Métriques de sloppiness
Le suivi du changement de nombre de LOC s'avère un indicateur simple mais efficace : une hausse brutale indique souvent une perte de lisibilité. Deux métriques plus fines, introduites par le papier SlopCodeBench, sont la verbosité et l'érosion. La verbosité mesure la proportion de lignes redondantes ou inutiles, tandis que l'érosion compare la masse de fonctions complexes à la masse totale du code. L’érosion se calcule ainsi :
erosion = Σ_{f | CC(f) > 10} SLOC(f) / Σ_{all f} SLOC(f)où CC(f) est la complexité cyclomatique de la fonction f et SLOC(f) le nombre de lignes sources de f.
Évaluation expérimentale
Sur un corpus de dépôts open‑source, la verbosité moyenne est de 0,15 ± 0,06 contre 0,33 ± 0,10 pour le code produit par les agents LLM. L’érosion moyenne passe de 0,31 ± 0,17 à 0,68 ± 0,20 respectivement. Ainsi, le code d’agent est environ deux fois plus verbeux et plus érodé que le code humain.

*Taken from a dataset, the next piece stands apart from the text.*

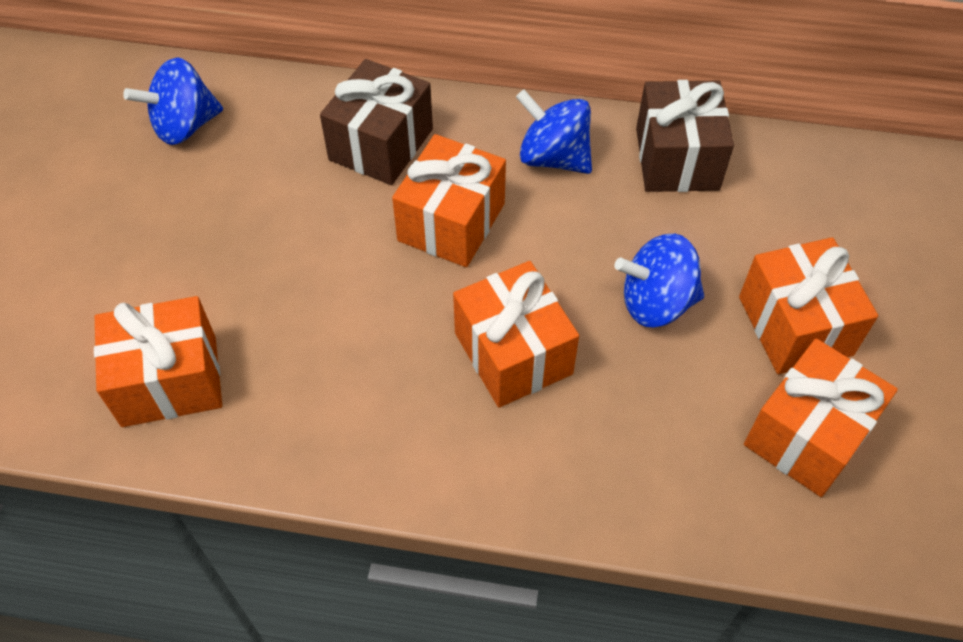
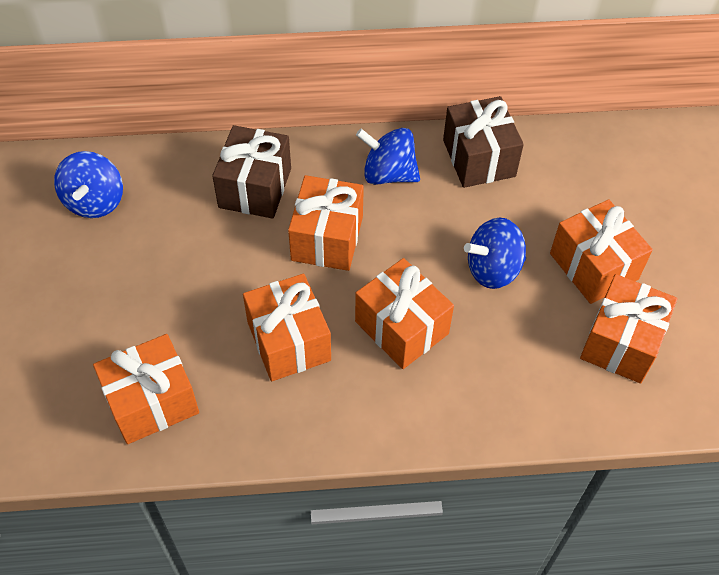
camera: 15 degrees left, 0 degrees up
blue spinning top [123,58,223,145] -> blue spinning top turned 45 degrees counterclockwise [54,151,123,218]
none -> orange gift [243,274,331,381]

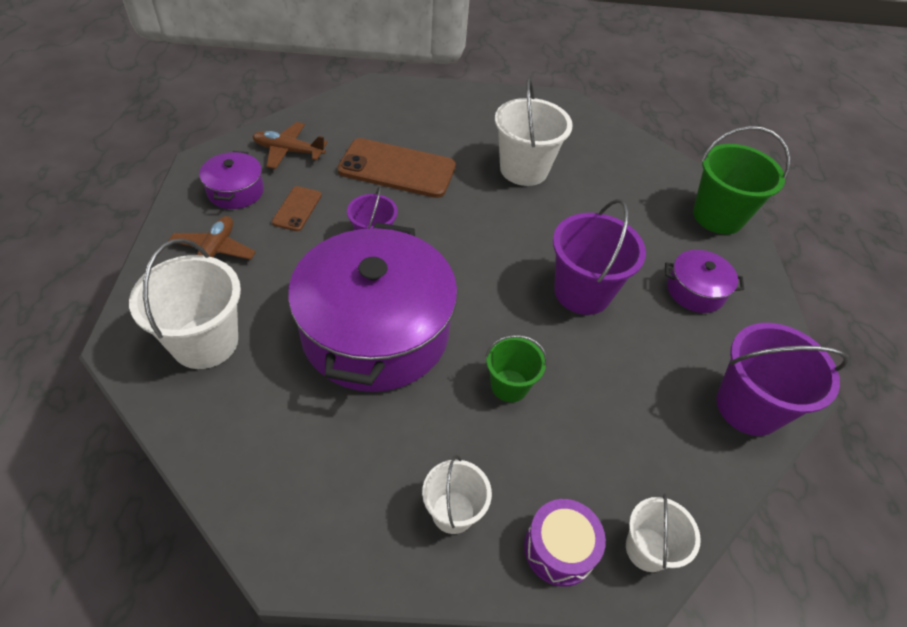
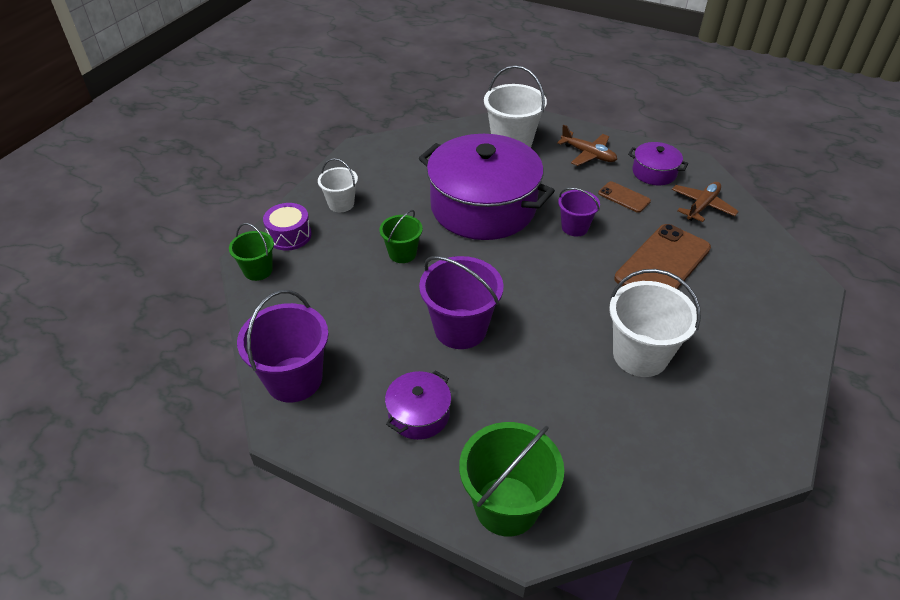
camera: 120 degrees right, 5 degrees down
white bucket [626,493,701,572] -> green bucket [229,223,274,281]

Des projets personnels évalués affichent des valeurs de verbosité jusqu’à 0,4 et d’érosion jusqu’à 0,75, confirmant que ces écarts ne sont pas des artefacts de l’échantillonnage.

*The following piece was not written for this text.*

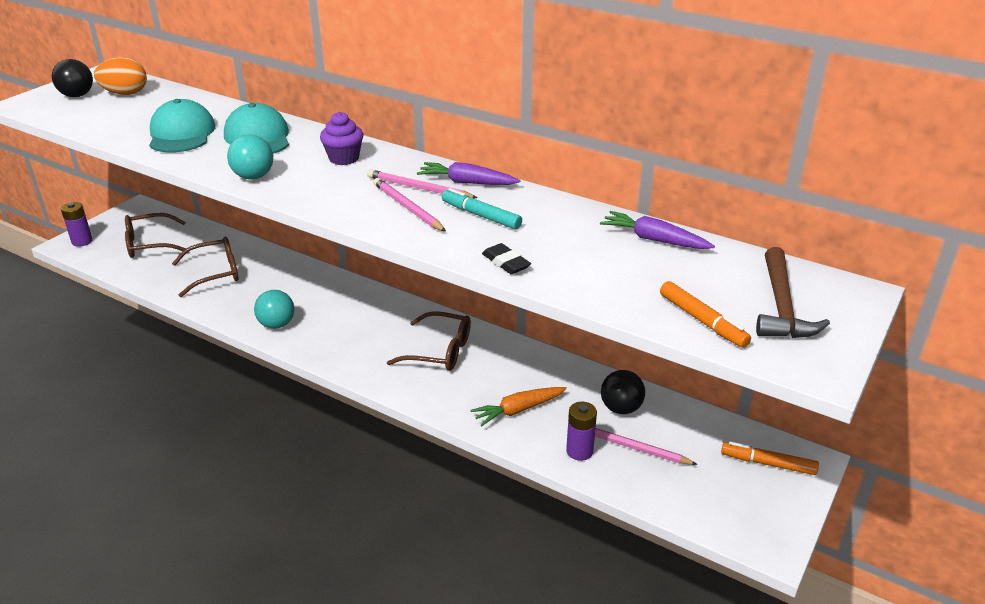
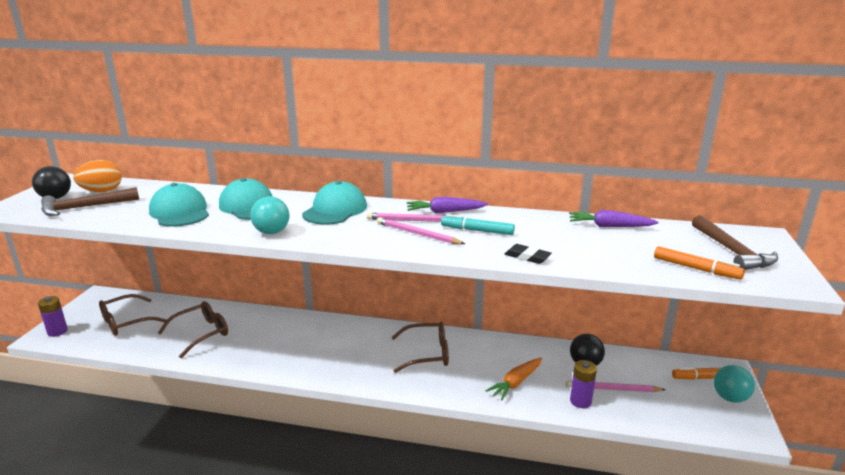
camera: 20 degrees left, 10 degrees down
turquoise ball [254,290,294,329] -> turquoise ball moved to [714,365,755,403]
purple cupcake [320,112,363,165] -> turquoise cap [302,181,367,225]
none -> brown hammer [41,187,139,216]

Le benchmark SlopCodeBench impose des itérations d’instructions et de tests où le contexte du modèle est réinitialisé entre chaque étape. Cette procédure reproduit le flux de travail réel des développeurs assistés par IA. Sous ces conditions, aucun modèle d’état‑de‑l’art n’atteint un taux de réussite strict (tous les tests doivent être validés à chaque checkpoint) : le taux de passage est de 0 %. Cette performance souligne que la capacité à générer du code correct ne suffit pas à maintenir la qualité lorsqu’on accumule les changements.
Limites et perspectives
Les métriques présentées reposent sur des heuristiques statiques (AST‑Grep) et ne capturent pas la couplage fonctionnel, la cohésion ou le churn de code, qui restent des axes de recherche. De plus, la dépendance à la complexité cyclomatique >10 comme seuil d’érosion peut masquer des fonctions longues mais bien structurées. L’évaluation humaine, bien que non scalable, demeure le critère de référence pour la lisibilité et la maintenabilité. Les futures directions incluent l’intégration de mesures de couplage, de cohésion et de churn, ainsi que la conception de tests adaptatifs capables de détecter la dégradation progressive du code généré par IA.